Originally Posted by
lPizzal
TXAA does some fun hybrid trickery. They get MSAA information and handle edges that way, get temporal information of the previous frame to AA shaders and to smooth out edges even more than MSAA already does to prevent crawling lines even more.
It is the best AA solution for removing crawling lines, but it juggles multiple inputs and interpolates quite hard. To hide that it blurs a lot. It's very taxing and scarifices kinda every best part of each individual technique and combines all of the cons, just to remove crawling lines. Although it IS better than SMAA, as it DOES introduce more information.
This AA algorhytm was very ambitios, trying to combine the best of both worlds, but ended up creating a blurry mess.

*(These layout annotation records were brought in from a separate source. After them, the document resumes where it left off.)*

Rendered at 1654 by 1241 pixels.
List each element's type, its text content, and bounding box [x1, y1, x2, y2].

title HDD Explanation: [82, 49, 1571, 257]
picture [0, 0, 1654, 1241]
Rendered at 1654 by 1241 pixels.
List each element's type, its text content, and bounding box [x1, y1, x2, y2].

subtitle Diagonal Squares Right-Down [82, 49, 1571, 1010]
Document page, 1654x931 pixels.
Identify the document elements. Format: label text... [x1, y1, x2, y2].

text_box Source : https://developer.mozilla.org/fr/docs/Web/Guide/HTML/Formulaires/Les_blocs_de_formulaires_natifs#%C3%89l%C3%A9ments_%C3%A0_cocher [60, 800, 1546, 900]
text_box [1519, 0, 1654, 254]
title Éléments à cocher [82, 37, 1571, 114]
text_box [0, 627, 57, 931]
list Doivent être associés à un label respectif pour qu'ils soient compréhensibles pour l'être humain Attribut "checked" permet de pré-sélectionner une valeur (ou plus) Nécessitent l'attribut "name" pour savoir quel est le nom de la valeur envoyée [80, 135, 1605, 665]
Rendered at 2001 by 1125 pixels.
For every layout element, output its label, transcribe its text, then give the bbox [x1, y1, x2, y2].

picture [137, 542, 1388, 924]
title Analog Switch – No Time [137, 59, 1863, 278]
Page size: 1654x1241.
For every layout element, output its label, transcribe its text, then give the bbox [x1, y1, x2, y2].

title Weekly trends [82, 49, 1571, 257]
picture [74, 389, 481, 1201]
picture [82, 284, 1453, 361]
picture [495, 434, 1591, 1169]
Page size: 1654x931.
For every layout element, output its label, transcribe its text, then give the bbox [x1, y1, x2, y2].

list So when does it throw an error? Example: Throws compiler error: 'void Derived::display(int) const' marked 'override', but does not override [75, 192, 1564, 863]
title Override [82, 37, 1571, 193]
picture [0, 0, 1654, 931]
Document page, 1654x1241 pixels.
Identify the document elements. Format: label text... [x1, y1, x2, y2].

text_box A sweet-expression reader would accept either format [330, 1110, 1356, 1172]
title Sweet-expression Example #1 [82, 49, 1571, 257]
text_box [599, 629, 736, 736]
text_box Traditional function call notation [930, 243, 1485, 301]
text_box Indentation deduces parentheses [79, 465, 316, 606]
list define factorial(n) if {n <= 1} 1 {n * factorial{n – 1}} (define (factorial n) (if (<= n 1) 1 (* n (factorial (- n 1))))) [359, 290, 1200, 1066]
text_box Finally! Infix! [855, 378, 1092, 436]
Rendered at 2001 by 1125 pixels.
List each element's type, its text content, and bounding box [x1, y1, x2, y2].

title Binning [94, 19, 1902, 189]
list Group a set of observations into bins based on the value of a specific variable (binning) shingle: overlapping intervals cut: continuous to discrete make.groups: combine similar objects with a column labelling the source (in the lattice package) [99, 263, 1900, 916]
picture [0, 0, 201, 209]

The sharpness of more samples is lost due to hard temporal blurring and the quickness of fast blur methods is lost due to sampling from msaa.
SMAA is here and there, I recall Crysis 3 and some other games. You can use an SMAA injector to force a game to use that alogrhytm. Just google game an SMAA injector and you may or may not find a program, that adds this feature. Some developers don't bother as the difference between a properly implemented and well chosen FXAA is small compared to SMAA, many games argue against that and just say it's lazy design, as although SMAA does have more dials and settings, that you have to customize for your game, it is objectivly better and smarter than FXAA. Inspector gives you access to NVIDIAs Driver's hidden front end, where you can tweak tons of stuff. They have a lot of driver side AA implementations with different tweaks here and there. Just google all that is possible. You can do shinanigans like 32xMsaa, where you just puke tons of samples into the scene and get diminishing results of a better image.
First of all, FPS is never fixed. If it were we would have solved 90% of problems in realtime computing
FPS is always varaible. Sometimes games are faster, sometimes slower.
What GSYNC ON does, is make the Refreshrate of the monitor the same as the current fps. This solves problems, where FPS are not a common divisor of the refresh rate and all problems that gives you like tearing. This can be solved by locking the fps top a common divisor. If you cannot fill 60fps anymore, you can drop down to 30 and display a frame every other monitor refresh. This sucks though and sutters like crazy.
As for the nvidia claim:
It makes sense, that if you game at 1080 above 60fps, that you can get sometimes 4k on low demand scenes and thus improve the Image quality, when the scene is not demanding.
I argue against that.
The jumping between two qualities is immersion breaking for me. The counter argument to mine is, that during fight scenes you don't noctice the drop, since there is so much action. I would retort and say a consitant experience is more important, than switching back and forth, as such a process is not perfect.
The opinion on this is subjective. Nvidia obviously has a bias in this, to praise their technology. What you think is best depends in the on you.
My opinion stays, consitant is better than variable for immersion reasons.